Vale destacar que, de acordo com o título que foi apresentado de cada uma das fantasias, cada ala terá como nome um orixá – como Iemanjá, Iansã e Logun Edé. Elas, inclusive, foram elogiadas por Fran: “Nossas fantasias são um impacto para o carnaval de São Paulo. Aproveitamos o lançamento do enredo para fazer, também, a apresentação dos nossos protótipos. O Grupo de Acesso é muito forte e muita gente vai ficar surpresa com o nosso trabalho”, afirmou.
Daqui em diante
A agremiação já está a pleno vapor pensando no carnaval de 2026. Prova disso são os números revelados pelo Comissão de Carnaval. Francis revelou que os carros alegóricos começarão a ser produzidos ainda no primeiro semestre do ano: “Em relação às alegorias, já está tudo planejado e, a partir do dia 30 de junho, já vamos começar a mexer nos carros alegóricos”, comemorou.
Fran trouxe números ainda mais positivos em relação às indumentárias: “Já estamos com 70% das fantasias prontas, já. Faltam alguns detalhes. Creio que até final de agosto, começo de setembro, já esteja tudo pronto”, tranquilizou o torcedor.
Por fim, Batata destacou as próximas datas ligadas à agremiação – começando com a canção que será cantada pela Princesinha no Anhembi: “O samba-enredo, a princípio, a gente está pensando em fazer um lançamento pela internet. Não está descartada a ideia de uma festa para poder fazer o lançamento do samba, porém. A gente ainda está ouvindo as obras, temos aí mais ou menos doze sambas concorrentes, a gente ficou muito feliz com esse número. E tem uns sambas que estão dando uma confundida na nossa cabeça, que realmente estão muito dentro da linha que a gente realmente acha ideal para a escola. Pode ser que, na segunda quinzena de agosto a gente já tenha escolhido o samba”, refletiu.

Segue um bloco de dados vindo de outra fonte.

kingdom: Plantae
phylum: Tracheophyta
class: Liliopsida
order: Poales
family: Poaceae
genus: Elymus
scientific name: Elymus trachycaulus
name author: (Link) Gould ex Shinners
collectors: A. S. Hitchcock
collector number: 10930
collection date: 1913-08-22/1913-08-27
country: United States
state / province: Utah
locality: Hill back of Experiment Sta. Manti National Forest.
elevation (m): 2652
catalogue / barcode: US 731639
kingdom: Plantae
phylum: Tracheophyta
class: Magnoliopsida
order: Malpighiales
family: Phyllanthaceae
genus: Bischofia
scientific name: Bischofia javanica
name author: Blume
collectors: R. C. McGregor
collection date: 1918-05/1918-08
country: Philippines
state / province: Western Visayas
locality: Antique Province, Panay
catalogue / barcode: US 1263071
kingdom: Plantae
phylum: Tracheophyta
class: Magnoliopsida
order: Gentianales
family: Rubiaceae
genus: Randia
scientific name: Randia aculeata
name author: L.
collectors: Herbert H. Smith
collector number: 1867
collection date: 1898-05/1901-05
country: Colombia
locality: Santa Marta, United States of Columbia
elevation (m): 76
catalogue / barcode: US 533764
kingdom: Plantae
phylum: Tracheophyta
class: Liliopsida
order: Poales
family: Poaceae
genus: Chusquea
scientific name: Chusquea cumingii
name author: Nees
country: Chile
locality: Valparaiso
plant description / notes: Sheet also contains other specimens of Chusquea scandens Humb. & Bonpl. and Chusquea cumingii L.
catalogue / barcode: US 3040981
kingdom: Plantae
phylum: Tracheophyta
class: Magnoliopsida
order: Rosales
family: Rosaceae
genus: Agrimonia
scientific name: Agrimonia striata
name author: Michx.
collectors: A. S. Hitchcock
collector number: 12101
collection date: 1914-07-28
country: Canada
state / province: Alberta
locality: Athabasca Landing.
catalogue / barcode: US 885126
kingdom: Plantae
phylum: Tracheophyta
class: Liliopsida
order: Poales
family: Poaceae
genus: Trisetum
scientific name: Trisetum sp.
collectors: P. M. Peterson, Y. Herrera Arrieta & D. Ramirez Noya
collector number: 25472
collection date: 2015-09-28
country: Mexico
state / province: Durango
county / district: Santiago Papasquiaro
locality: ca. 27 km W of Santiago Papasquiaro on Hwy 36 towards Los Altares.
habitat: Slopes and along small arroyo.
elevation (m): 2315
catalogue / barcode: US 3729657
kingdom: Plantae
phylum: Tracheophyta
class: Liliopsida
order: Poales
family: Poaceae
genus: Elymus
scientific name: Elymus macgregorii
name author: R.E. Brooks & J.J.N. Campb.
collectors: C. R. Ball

A mente do diretor de carnaval, entretanto, não está apenas no samba-enredo, como ele próprio revela: “A gente, nesse momento, está começando a olhar muito para os ensaios. A gente está mudando todo o nosso planejamento de ensaio: nós vamos mudar a metodologia de ensaio, fazer alguma coisa que se encaixa mais com a nossa comunidade. A gente está muito focado em, a partir de outubro, mandar ver nos ensaios. Eu e toda a diretoria estamos preocupados em fazer esse planejamento dos ensaios. Vai ter a festa das alas no dia 06 de outubro, a gente faz um porco no rolete, é o terceiro ano que a gente faz, com samba e um bailão de carnaval. A gente vai fazer uma coisa um pouquinho diferente, com um bloco, uma roda de samba no gogó com todo mundo em volta, sem nada ligado”, finalizou.